Extrait de page:
----------------------------------------
Deux Frances

Publié le par Fred

Lorsque Jean-Pierre Elkabbach lui a demandé, en "off", lequel de ses deux principaux concurrents était le plus dangereux pour la France, François Bayrou a répondu "Sarkozy, il va casser la France en deux". Depuis dimanche soir, c'est électoralement chose faite.

Bien sûr si l'on excepte 2002, la France s'est toujours partagée entre deux blocs sensiblement équivalents. Mais les clivages apparus dans les urnes ressemblent fort peu aux traditions sociales, familiales et territoriales dont nous avions l'habitude. Il y a eu le vote des plus jeunes (58% à gauche) contre celui des plus agés (68% à droite), le vote des campagnes (57% à droite) contre celui des villes (52% à gauche), le vote du privé (53% à droite) contre celui du public (57% à gauche), le vote de l'arc artlantique tertiarisé contre celui des bassins industriels de l'est... Et si aux deux extrêmités de l'échelle sociale, chacun a soutenu massivement son camp (les chefs d'entreprises à 68% pour Sarkozy, les chômeurs à 65% pour Royal), on assiste dans l'entre-deux à quelques mouvements spectaculaires.
----------------------------------------
Données enregistrées:
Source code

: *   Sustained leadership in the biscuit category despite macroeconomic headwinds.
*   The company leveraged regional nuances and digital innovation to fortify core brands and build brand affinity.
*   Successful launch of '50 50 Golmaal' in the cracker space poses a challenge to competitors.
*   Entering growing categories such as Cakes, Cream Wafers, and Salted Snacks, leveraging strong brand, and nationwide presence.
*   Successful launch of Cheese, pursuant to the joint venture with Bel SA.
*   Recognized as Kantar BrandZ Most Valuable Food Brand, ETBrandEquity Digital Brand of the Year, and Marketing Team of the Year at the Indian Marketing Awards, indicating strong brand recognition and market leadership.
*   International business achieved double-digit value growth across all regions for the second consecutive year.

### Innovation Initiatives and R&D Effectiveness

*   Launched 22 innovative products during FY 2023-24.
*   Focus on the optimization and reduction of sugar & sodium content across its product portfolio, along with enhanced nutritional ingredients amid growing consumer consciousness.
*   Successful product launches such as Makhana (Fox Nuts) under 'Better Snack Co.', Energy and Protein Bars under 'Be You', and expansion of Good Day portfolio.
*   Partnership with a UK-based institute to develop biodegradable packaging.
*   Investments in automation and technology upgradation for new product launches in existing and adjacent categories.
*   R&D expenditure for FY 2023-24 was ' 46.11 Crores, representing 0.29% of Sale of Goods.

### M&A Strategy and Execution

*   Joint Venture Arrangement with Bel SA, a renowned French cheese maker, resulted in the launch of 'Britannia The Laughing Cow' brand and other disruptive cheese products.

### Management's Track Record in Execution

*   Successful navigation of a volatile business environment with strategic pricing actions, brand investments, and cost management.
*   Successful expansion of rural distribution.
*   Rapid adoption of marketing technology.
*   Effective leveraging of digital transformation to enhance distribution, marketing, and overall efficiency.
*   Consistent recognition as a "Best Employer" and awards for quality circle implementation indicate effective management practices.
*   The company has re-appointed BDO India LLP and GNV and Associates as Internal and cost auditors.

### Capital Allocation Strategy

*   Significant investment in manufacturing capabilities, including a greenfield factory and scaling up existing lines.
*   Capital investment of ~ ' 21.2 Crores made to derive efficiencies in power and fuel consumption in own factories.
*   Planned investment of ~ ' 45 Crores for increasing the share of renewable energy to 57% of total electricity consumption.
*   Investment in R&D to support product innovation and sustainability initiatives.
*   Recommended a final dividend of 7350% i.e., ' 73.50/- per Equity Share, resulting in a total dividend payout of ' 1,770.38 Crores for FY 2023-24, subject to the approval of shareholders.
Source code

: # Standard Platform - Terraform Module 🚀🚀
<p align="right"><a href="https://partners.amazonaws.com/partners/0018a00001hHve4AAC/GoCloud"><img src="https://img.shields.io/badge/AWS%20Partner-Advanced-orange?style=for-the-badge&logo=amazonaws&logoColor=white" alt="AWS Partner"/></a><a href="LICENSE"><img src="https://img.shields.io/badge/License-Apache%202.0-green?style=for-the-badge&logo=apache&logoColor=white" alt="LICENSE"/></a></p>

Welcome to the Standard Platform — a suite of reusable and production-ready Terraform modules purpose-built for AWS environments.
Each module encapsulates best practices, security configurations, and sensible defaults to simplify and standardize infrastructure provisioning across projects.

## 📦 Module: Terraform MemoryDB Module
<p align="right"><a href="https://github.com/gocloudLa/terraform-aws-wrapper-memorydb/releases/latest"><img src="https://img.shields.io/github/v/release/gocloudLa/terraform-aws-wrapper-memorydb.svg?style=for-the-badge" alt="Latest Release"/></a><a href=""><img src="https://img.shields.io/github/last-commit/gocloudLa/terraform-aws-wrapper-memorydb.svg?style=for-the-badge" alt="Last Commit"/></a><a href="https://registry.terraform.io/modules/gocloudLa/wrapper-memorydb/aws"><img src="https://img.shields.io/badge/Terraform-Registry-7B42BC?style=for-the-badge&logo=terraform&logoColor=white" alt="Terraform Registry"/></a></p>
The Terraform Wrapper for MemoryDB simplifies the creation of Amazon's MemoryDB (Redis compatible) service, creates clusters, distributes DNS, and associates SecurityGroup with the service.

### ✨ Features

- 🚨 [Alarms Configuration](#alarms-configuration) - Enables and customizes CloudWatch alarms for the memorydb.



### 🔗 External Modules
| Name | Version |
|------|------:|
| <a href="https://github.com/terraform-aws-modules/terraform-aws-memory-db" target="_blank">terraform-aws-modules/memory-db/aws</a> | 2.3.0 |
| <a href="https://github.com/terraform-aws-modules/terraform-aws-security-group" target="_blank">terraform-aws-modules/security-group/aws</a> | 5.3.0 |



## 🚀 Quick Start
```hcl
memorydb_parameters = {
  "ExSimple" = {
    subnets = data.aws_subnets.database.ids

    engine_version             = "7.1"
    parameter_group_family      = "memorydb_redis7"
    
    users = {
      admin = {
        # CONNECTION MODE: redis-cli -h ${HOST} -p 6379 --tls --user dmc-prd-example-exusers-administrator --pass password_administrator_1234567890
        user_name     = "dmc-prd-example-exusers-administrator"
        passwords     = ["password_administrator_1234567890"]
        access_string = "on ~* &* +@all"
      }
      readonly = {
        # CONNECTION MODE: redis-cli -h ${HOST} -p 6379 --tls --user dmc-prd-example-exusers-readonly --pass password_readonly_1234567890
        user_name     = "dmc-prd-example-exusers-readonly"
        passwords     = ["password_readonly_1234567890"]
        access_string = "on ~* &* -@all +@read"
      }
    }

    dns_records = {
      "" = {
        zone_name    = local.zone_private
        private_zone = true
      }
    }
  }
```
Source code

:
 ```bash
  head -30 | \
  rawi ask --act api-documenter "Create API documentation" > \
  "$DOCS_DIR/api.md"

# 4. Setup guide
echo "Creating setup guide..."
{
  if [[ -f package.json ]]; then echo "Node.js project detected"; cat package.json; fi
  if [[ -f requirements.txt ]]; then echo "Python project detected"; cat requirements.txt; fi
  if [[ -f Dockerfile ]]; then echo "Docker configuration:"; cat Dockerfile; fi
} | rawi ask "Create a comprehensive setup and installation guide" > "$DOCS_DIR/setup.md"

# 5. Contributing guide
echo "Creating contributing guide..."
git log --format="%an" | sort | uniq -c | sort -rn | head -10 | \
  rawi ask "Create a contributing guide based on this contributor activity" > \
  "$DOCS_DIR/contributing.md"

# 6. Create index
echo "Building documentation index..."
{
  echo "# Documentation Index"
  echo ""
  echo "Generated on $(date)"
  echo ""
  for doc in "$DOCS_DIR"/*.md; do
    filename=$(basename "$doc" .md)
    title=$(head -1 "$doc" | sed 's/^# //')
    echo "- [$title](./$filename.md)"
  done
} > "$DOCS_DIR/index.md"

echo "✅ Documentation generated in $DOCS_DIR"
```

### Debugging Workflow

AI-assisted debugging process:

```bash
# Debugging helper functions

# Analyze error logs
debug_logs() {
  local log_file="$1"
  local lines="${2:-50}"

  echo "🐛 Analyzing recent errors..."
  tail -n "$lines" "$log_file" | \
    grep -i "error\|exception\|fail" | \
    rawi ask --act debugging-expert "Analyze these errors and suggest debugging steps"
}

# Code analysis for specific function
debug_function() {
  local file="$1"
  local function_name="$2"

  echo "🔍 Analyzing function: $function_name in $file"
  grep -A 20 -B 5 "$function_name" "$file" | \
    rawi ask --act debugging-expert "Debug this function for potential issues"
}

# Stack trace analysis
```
----------------------------------------
Consignes:
1) Recopiez fidèlement le passage de l'extrait qui commence par les mots contenant "Publié le par" et se termine par "électoralement chose faite.".
2) D'après l'extrait, quelle part des plus jeunes a voté à gauche ?
3) Résumez l'extrait en deux phrases.
Appuyez-vous uniquement sur l'extrait pour répondre.

Corrigés:
1)
Publié le par Fred

Lorsque Jean-Pierre Elkabbach lui a demandé, en "off", lequel de ses deux principaux concurrents était le plus dangereux pour la France, François Bayrou a répondu "Sarkozy, il va casser la France en deux". Depuis dimanche soir, c'est électoralement chose faite.

2) 58 % des plus jeunes ont voté à gauche.

3) François Bayrou avait affirmé que Sarkozy allait casser la France en deux, et depuis dimanche soir c'est électoralement chose faite. Les urnes ont opposé les plus jeunes aux plus âgés, les campagnes aux villes, le privé au public et l'arc atlantique tertiarisé aux bassins industriels de l'est, selon des clivages qui ressemblent fort peu aux traditions habituelles.